На диване Юрий спать не любил. Когда они ссорились с Мариной, она запиралась в спальне. Коновалов в такие ночи долго ворочался, подгоняя строение своей грудной клетки под внутреннее устройство дивана. А когда наконец пружины и ребра совпадали в единственной возможной комбинации, подступала обида, наваливалась, ворочала его вокруг оси, и терялась с таким трудом подобранная схема соединения. Но в эту ночь все сложилось само собой. Юра просто лег и погрузился в глубокий сон.
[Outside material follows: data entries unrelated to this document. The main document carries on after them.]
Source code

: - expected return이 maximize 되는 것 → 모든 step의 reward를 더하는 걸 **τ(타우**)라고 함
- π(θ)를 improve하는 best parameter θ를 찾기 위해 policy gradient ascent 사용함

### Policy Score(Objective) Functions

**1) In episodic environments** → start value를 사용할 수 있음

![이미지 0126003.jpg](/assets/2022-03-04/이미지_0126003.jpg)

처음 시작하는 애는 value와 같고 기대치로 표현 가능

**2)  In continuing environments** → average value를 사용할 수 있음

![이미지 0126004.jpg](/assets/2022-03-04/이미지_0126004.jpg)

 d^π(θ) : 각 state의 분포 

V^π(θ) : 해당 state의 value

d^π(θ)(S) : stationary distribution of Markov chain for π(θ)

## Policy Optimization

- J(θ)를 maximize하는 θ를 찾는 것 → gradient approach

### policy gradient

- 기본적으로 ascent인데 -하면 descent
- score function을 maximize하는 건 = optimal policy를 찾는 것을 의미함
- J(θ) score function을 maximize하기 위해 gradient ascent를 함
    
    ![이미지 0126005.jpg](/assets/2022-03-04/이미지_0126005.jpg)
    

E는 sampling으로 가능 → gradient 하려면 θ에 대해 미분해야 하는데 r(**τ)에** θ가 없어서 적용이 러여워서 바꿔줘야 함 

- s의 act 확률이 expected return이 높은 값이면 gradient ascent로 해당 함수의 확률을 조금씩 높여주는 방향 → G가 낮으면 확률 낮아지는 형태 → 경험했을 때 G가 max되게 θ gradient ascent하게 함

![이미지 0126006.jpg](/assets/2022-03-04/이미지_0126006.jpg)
Погружался он быстро, нарушая все возможные инструкции, но ему не было страшно. Десять секунд – и вот он уже стоит на самом дне своего сна. Оглянулся вокруг – дно песчаное, вода чистая, как лес, тянутся вверх водоросли. Он пробежал глазами по ярко-зеленым стволам и даже рот открыл от изумления. Наверху были звезды. Таких звезд он не видел даже на юге, где они, как всем известно, ближе и ярче. Они светили холодным пронзительным светом. Юра начал их узнавать и приветствовать короткими дружескими кивками, как музыкант на сцене, увидевший в зрительном зале знакомые лица. Вон та, в дальнем ряду партера, – Бетельгейзе («Привет, Бетельгейзе!»), чуть левее – красный Марс. Сириус! «Здравствуй, Сириус!» Звезды мерцали ему в ответ. Юра спохватился, что не видит Луны, начал растерянно крутить головой, нашел и радостно замахал ей рукой. И только тут понял, что рука-то у него голая. Да, точно голая – вот ногти, кутикулы, складки на пальцах, шрам чуть ниже локтя, родимое пятно на плече. Юра с головы до пят был голым, даже плавок на нем не было. Он вдохнул поглубже, чтобы закричать, и спохватился. Маски и трубки – не было, не было баллонов, не распирал рот жесткий загубник. Он дышал под водой, как на суше. Луна меж тем приближалась, пока не превратилась в огромный рыбий глаз. Глаз смотрел на него, разглядывал, и не было в нем ни страха, ни отчаяния, ни безысходности. На Юру смотрела давешняя щука.